### WHAT THE TASK REQUIRES
Starting with the line that contains "Seletar Simpang Kiri</text>", copy every remaining line of the data below exactly, the last one included.

◆ ◆ ◆ ◆

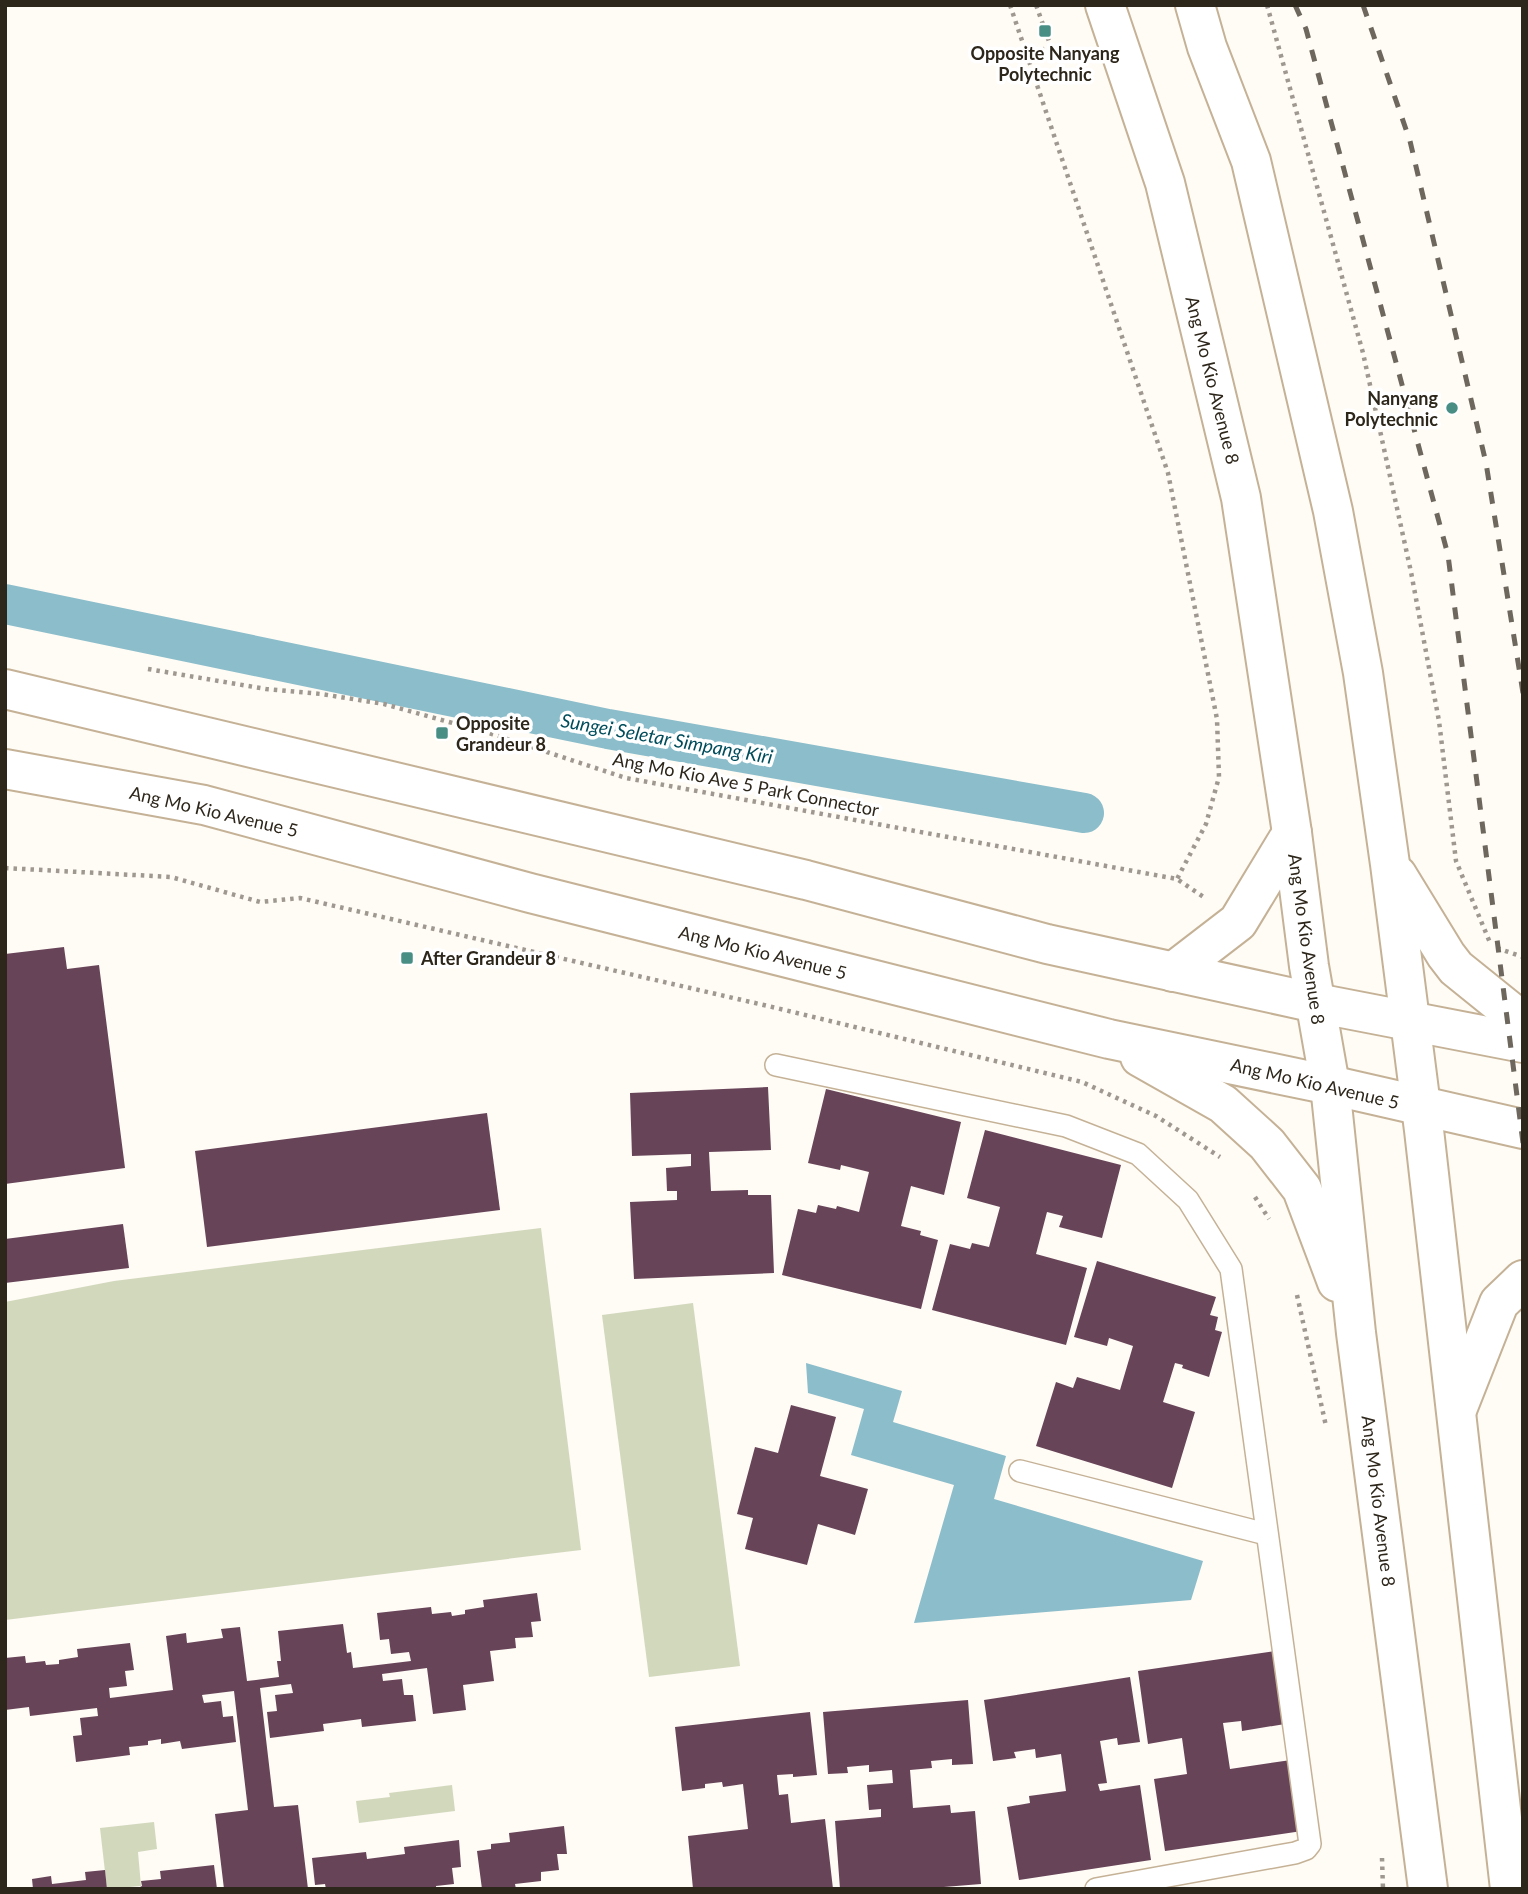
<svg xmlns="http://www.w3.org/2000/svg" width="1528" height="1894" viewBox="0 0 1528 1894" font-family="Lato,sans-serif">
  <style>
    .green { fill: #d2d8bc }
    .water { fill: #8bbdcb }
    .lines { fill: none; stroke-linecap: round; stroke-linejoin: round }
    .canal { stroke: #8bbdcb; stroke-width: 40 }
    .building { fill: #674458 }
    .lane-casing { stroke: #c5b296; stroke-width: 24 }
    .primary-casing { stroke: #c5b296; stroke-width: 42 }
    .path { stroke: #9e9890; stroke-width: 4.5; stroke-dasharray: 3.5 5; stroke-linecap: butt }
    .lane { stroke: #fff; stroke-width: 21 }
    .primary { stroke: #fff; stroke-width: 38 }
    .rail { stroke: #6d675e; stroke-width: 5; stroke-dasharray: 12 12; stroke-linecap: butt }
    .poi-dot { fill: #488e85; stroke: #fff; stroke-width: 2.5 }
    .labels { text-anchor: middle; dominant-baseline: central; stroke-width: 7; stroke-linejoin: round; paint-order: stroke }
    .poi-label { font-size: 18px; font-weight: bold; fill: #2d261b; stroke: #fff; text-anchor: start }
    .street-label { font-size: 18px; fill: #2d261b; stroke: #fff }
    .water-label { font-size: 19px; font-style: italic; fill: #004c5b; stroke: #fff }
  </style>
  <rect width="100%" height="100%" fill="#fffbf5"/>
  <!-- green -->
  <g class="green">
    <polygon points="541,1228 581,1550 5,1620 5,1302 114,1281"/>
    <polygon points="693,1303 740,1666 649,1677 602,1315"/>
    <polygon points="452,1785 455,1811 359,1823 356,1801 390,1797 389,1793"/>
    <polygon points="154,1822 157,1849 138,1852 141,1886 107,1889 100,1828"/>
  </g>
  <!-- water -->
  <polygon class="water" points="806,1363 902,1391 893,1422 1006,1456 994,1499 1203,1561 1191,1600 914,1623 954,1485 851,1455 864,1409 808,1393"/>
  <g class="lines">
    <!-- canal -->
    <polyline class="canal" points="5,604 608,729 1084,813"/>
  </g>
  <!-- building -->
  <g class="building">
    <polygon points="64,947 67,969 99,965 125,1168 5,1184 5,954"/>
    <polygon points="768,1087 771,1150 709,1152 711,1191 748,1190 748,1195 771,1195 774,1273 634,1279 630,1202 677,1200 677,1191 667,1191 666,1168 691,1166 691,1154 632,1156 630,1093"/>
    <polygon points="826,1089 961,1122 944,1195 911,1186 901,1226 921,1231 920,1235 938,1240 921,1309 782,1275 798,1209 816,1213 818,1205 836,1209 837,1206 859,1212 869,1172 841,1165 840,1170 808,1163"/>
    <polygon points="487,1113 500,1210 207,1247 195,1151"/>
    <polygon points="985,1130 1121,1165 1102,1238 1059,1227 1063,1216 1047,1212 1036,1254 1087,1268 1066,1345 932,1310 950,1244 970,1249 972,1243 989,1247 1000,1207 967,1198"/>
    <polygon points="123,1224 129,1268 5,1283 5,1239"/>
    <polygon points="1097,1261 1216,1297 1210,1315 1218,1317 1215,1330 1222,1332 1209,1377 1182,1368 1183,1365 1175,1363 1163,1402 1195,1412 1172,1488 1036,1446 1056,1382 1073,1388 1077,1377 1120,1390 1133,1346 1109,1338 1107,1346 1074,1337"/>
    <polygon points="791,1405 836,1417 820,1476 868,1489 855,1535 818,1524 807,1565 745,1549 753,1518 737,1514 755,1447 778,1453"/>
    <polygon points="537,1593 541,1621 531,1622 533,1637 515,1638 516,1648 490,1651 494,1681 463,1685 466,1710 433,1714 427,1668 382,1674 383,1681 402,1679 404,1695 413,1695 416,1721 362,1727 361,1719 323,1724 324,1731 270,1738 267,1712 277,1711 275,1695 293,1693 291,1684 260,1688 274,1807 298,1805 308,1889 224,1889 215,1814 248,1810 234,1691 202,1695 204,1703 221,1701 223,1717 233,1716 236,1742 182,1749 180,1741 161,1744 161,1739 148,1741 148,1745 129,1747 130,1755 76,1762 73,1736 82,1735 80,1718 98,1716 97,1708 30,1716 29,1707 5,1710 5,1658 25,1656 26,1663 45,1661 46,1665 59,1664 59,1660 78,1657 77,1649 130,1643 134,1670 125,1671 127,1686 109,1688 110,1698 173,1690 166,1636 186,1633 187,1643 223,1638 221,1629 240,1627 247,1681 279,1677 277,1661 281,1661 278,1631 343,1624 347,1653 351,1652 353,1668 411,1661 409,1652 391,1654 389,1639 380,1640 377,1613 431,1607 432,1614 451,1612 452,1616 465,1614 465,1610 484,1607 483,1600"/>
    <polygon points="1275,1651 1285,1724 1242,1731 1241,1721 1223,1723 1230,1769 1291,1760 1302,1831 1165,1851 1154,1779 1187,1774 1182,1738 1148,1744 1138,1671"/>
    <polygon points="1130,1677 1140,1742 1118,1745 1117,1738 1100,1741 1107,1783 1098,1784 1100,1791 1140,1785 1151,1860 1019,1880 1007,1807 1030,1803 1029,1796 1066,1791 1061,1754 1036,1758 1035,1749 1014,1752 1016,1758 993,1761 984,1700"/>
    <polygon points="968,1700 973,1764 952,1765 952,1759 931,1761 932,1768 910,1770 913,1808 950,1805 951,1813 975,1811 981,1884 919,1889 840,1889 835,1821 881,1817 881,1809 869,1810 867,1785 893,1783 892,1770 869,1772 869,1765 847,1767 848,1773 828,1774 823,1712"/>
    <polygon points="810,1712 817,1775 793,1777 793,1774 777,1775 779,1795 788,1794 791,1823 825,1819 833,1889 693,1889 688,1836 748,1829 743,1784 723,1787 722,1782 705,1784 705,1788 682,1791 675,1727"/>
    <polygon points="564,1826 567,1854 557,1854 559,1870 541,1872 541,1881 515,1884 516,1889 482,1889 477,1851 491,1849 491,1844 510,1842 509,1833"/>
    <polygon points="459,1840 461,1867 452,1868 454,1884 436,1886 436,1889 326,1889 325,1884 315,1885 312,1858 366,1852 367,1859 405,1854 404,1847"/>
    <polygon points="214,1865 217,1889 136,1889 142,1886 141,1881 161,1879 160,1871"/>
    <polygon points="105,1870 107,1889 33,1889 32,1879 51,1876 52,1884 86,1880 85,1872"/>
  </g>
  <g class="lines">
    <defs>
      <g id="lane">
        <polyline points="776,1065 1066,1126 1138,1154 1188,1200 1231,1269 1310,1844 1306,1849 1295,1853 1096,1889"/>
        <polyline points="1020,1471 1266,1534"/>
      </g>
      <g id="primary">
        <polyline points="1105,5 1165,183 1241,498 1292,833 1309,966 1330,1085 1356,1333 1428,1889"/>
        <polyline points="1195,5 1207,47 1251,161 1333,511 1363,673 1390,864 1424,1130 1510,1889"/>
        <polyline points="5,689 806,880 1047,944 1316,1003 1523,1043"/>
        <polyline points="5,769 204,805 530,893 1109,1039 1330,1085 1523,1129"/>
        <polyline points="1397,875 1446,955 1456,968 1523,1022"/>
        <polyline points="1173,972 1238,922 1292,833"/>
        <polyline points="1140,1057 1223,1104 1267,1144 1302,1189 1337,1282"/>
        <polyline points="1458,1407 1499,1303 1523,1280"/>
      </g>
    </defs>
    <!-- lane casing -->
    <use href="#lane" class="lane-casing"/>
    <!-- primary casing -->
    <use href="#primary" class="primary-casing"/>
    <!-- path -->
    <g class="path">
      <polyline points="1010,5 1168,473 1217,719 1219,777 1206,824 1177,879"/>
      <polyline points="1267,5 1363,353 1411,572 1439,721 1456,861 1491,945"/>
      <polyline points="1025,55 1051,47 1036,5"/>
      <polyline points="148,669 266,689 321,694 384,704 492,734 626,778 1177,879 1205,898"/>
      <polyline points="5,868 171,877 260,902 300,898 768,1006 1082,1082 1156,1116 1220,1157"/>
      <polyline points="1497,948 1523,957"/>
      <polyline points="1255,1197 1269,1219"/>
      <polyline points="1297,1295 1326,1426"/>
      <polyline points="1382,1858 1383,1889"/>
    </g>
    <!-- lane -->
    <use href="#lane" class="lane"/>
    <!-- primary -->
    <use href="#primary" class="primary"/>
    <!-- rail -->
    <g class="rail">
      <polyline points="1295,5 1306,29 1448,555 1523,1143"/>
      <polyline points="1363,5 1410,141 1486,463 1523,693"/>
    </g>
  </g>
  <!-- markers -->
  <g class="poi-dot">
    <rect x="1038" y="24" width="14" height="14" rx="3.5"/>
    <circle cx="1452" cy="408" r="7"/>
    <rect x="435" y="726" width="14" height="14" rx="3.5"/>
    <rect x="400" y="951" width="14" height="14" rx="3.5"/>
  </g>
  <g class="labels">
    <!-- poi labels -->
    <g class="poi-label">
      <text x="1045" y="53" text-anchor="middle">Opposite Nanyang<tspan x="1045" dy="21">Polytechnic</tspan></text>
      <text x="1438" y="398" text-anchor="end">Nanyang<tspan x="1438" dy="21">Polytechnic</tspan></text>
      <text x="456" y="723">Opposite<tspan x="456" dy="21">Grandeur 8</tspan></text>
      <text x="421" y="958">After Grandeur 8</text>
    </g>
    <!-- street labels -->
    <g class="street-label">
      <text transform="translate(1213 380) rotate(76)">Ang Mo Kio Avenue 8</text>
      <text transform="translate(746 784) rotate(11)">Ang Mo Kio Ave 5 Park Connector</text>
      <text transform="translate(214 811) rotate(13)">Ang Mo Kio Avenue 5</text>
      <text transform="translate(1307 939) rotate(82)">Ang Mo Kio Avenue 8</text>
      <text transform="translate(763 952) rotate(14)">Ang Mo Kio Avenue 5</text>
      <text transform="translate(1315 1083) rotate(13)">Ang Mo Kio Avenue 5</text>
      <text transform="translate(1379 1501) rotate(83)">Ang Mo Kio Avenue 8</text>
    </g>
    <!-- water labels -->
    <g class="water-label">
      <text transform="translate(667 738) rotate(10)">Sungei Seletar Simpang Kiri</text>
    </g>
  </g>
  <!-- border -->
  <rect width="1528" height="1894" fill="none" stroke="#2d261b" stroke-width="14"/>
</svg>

◆ ◆ ◆ ◆

### ANSWER BOX
      <text transform="translate(667 738) rotate(10)">Sungei Seletar Simpang Kiri</text>
    </g>
  </g>
  <!-- border -->
  <rect width="1528" height="1894" fill="none" stroke="#2d261b" stroke-width="14"/>
</svg>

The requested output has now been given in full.